Exercise
The answer should hold only the line with "thumb tip: (909, 848)" and each line after it through the last line of the material, exactly.

:::

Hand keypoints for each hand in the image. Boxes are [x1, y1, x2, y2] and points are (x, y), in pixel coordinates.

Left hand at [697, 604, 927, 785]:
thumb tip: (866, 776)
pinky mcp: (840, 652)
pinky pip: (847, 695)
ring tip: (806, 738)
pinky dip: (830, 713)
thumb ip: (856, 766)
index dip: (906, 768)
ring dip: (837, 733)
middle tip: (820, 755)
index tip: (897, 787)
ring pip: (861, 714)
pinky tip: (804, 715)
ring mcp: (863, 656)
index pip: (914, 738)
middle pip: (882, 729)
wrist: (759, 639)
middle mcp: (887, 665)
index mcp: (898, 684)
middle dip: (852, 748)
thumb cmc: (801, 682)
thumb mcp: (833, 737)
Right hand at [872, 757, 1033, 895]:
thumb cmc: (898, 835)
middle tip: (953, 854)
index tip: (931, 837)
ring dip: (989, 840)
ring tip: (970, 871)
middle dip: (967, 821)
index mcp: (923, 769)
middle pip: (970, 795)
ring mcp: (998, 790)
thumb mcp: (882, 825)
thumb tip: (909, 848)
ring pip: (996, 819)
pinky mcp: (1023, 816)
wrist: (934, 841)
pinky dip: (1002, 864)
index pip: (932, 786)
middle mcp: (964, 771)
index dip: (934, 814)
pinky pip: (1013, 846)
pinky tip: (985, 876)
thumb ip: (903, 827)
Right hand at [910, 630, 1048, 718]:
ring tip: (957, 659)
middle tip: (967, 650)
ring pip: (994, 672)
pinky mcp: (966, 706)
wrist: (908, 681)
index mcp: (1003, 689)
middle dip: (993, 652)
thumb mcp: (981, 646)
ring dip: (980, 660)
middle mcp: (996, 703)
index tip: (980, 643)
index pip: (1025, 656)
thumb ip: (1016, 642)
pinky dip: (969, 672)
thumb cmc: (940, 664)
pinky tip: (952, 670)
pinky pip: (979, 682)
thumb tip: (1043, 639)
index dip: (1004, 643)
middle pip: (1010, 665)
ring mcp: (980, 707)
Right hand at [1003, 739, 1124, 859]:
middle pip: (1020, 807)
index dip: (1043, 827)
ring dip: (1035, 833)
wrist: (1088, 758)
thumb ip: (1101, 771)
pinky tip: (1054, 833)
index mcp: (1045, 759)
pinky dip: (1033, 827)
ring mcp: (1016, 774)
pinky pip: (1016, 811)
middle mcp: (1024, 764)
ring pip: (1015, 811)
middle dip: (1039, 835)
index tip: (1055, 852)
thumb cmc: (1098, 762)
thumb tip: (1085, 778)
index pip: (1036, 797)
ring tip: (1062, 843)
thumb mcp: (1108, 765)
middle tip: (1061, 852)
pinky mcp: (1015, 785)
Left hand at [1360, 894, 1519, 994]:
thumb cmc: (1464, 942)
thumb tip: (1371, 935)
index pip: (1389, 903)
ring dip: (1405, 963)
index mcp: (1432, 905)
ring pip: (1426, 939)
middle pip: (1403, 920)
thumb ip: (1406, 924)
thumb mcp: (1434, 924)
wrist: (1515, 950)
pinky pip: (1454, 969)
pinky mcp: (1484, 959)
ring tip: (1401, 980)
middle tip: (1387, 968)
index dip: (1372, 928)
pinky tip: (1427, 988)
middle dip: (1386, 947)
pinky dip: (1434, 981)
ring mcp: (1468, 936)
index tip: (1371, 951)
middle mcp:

:::

Answer for the task
thumb tip: (909, 848)
ring pip: (996, 819)
pinky mcp: (1023, 816)
wrist: (934, 841)
pinky dip: (1002, 864)
index pip: (932, 786)
middle mcp: (964, 771)
index dip: (934, 814)
pinky pip: (1013, 846)
pinky tip: (985, 876)
thumb ip: (903, 827)
Right hand at [910, 630, 1048, 718]:
ring tip: (957, 659)
middle tip: (967, 650)
ring pip: (994, 672)
pinky mcp: (966, 706)
wrist: (908, 681)
index mcp: (1003, 689)
middle dip: (993, 652)
thumb mcp: (981, 646)
ring dip: (980, 660)
middle mcp: (996, 703)
index tip: (980, 643)
index pip: (1025, 656)
thumb ip: (1016, 642)
pinky dip: (969, 672)
thumb cmc: (940, 664)
pinky tip: (952, 670)
pinky pip: (979, 682)
thumb tip: (1043, 639)
index dip: (1004, 643)
middle pip: (1010, 665)
ring mcp: (980, 707)
Right hand at [1003, 739, 1124, 859]:
middle pip: (1020, 807)
index dip: (1043, 827)
ring dip: (1035, 833)
wrist: (1088, 758)
thumb ip: (1101, 771)
pinky tip: (1054, 833)
index mcp: (1045, 759)
pinky dip: (1033, 827)
ring mcp: (1016, 774)
pinky pip: (1016, 811)
middle mcp: (1024, 764)
ring pip: (1015, 811)
middle dip: (1039, 835)
index tip: (1055, 852)
thumb cmc: (1098, 762)
thumb tip: (1085, 778)
index pip: (1036, 797)
ring tip: (1062, 843)
thumb mcp: (1108, 765)
middle tip: (1061, 852)
pinky mcp: (1015, 785)
Left hand at [1360, 894, 1519, 994]:
thumb cmc: (1464, 942)
thumb tip: (1371, 935)
index pip: (1389, 903)
ring dip: (1405, 963)
index mcp: (1432, 905)
ring pip: (1426, 939)
middle pip: (1403, 920)
thumb ip: (1406, 924)
thumb mcp: (1434, 924)
wrist: (1515, 950)
pinky pip: (1454, 969)
pinky mcp: (1484, 959)
ring tip: (1401, 980)
middle tip: (1387, 968)
index dip: (1372, 928)
pinky tip: (1427, 988)
middle dip: (1386, 947)
pinky dip: (1434, 981)
ring mcp: (1468, 936)
index tip: (1371, 951)
middle mcp:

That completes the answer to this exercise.